Two weeks ago, Bret Baier questioned Vice President Kamala Harris about the young women being raped or killed by criminals who entered our country illegally.
Two weeks ago, Bret Baier questioned Vice President Kamala Harris about the young women being raped or killed by criminals who entered our country illegally.
“Do you owe their families an apology?” Baier asked.
“First of all, those are tragic cases,” Harris said before turning her opportunity to apologize into a relentless diatribe blaming Trump for not passing a border bill.
Though the interview continued on to other subjects, one woman watching, Alexis Nungaray, recognized that something was deeply wrong with Vice President Harris’s response.
“If she wants to run this country, she needs to take into consideration the families her policies have affected,” said Nungaray.
Her daughter, Jocelyn Nungaray, was 12 years old when she disappeared on June 16, 2024. Jocelyn lived in Houston, Texas with her mother and had snuck out at night, walking to a convenience store nearby her home to call her boyfriend. Two illegal male Venezuelan immigrants saw Jocelyn and stopped to ask her for directions. She walked with them to a bridge down the street. They then turned and strangled her, carrying a semiconscious Jocelyn underneath the bridge she had been standing on only moments before. Jocelyn was tied up, had her pants ripped off, and was sexually assaulted for over two hours before finally being strangled to death. Her body was thrown in a drainage ditch down the street from her home.

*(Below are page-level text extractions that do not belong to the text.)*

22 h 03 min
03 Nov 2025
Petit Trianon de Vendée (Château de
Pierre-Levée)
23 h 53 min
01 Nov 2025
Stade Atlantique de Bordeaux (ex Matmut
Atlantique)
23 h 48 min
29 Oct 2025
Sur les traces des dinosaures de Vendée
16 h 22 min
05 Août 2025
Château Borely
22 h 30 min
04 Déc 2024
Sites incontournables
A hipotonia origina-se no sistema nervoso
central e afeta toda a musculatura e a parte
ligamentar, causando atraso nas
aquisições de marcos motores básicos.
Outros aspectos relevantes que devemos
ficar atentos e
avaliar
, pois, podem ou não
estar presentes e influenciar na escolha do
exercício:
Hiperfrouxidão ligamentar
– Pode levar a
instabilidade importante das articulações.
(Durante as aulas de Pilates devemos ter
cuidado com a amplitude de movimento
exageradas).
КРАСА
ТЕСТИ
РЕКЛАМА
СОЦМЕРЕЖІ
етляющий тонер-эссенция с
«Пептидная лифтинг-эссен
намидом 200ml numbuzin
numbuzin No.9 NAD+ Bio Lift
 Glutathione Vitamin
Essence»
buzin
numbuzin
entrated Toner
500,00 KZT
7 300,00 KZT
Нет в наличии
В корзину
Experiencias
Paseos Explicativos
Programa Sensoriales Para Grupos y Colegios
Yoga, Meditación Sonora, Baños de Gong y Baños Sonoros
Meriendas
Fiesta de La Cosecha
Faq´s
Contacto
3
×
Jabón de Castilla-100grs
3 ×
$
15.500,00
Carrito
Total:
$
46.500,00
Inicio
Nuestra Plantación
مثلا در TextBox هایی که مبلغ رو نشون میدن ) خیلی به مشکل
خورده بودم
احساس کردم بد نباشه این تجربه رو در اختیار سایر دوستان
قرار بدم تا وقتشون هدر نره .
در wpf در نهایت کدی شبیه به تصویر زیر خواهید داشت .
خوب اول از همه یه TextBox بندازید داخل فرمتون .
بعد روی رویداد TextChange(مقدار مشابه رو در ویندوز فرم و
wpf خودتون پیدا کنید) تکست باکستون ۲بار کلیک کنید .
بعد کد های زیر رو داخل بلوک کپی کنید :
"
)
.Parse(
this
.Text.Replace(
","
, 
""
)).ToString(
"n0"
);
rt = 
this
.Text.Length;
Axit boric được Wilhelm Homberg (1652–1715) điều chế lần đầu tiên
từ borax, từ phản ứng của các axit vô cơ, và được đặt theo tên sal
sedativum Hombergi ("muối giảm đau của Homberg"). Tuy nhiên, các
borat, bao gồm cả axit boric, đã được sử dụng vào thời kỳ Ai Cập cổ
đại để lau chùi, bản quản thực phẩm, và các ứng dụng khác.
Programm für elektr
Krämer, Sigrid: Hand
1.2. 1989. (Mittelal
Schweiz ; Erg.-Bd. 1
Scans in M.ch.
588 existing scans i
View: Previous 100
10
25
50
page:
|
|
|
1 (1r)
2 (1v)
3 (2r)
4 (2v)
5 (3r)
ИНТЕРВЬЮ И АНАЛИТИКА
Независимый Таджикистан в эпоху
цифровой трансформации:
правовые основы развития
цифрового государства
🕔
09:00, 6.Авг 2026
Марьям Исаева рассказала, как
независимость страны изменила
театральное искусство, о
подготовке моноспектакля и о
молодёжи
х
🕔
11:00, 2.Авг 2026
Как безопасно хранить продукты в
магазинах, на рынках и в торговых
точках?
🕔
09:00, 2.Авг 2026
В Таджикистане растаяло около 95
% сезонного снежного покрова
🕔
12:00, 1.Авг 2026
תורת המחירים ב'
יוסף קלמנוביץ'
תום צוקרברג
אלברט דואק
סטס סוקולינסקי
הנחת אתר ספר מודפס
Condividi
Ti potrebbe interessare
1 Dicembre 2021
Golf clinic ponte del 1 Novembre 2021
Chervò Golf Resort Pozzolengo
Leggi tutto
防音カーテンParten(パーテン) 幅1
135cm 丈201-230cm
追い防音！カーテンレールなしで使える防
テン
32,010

Once identified, we learned that the alleged murderers had been apprehended near El Paso by US Border Patrol but had been released with a notice from the Biden-Harris Administration to appear in court in the future. Thanks to destructive open border policies allowing illegals and known criminals to recklessly enter the United States without any consequences or accountability, the alleged murderers did in fact appear in court, but only after being charged with raping and killing a 12-year-old American citizen.
Today, Alexis Nungaray is heartbroken and angry. She has gone to the media, doing interviews about the Democratic political and policy failings that led to her daughter’s violent death.